**Required action**:
Search the records for the string "framework" and report how many lines contain it, with nothing else.

**Data to use**:
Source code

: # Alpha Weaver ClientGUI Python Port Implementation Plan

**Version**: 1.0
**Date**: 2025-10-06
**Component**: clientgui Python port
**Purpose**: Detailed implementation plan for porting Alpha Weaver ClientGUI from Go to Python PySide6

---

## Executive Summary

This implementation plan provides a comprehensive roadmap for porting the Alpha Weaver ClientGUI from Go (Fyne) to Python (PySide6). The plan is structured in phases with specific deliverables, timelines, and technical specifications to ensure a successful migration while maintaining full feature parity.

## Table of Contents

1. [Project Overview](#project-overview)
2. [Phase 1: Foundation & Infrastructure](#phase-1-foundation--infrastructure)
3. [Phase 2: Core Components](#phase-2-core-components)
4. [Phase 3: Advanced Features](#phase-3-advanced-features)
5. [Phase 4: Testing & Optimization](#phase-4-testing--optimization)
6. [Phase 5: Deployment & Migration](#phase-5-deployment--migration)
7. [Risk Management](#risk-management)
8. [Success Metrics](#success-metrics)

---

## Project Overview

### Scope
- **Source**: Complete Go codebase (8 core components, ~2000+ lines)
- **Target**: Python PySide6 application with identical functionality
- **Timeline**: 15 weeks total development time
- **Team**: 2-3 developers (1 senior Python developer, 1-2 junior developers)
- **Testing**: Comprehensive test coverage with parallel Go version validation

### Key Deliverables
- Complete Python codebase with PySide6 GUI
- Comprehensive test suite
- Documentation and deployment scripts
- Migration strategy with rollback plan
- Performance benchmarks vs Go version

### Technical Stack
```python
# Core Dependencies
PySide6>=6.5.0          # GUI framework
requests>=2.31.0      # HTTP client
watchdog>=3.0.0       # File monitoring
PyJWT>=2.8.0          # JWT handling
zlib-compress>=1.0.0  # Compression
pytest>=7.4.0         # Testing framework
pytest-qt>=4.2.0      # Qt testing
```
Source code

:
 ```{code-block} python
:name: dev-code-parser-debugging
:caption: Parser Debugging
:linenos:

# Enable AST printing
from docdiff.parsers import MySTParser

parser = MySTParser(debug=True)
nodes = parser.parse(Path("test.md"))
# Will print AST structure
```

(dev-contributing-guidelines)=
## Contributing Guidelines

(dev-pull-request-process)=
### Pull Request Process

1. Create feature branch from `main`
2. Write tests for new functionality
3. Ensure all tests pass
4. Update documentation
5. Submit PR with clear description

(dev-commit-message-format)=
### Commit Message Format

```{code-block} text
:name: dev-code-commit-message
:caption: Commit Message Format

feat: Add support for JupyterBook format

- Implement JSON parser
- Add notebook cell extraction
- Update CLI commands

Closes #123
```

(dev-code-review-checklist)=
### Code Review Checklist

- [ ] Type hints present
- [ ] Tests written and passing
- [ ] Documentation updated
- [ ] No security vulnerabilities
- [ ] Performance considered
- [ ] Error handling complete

**Written response**:
2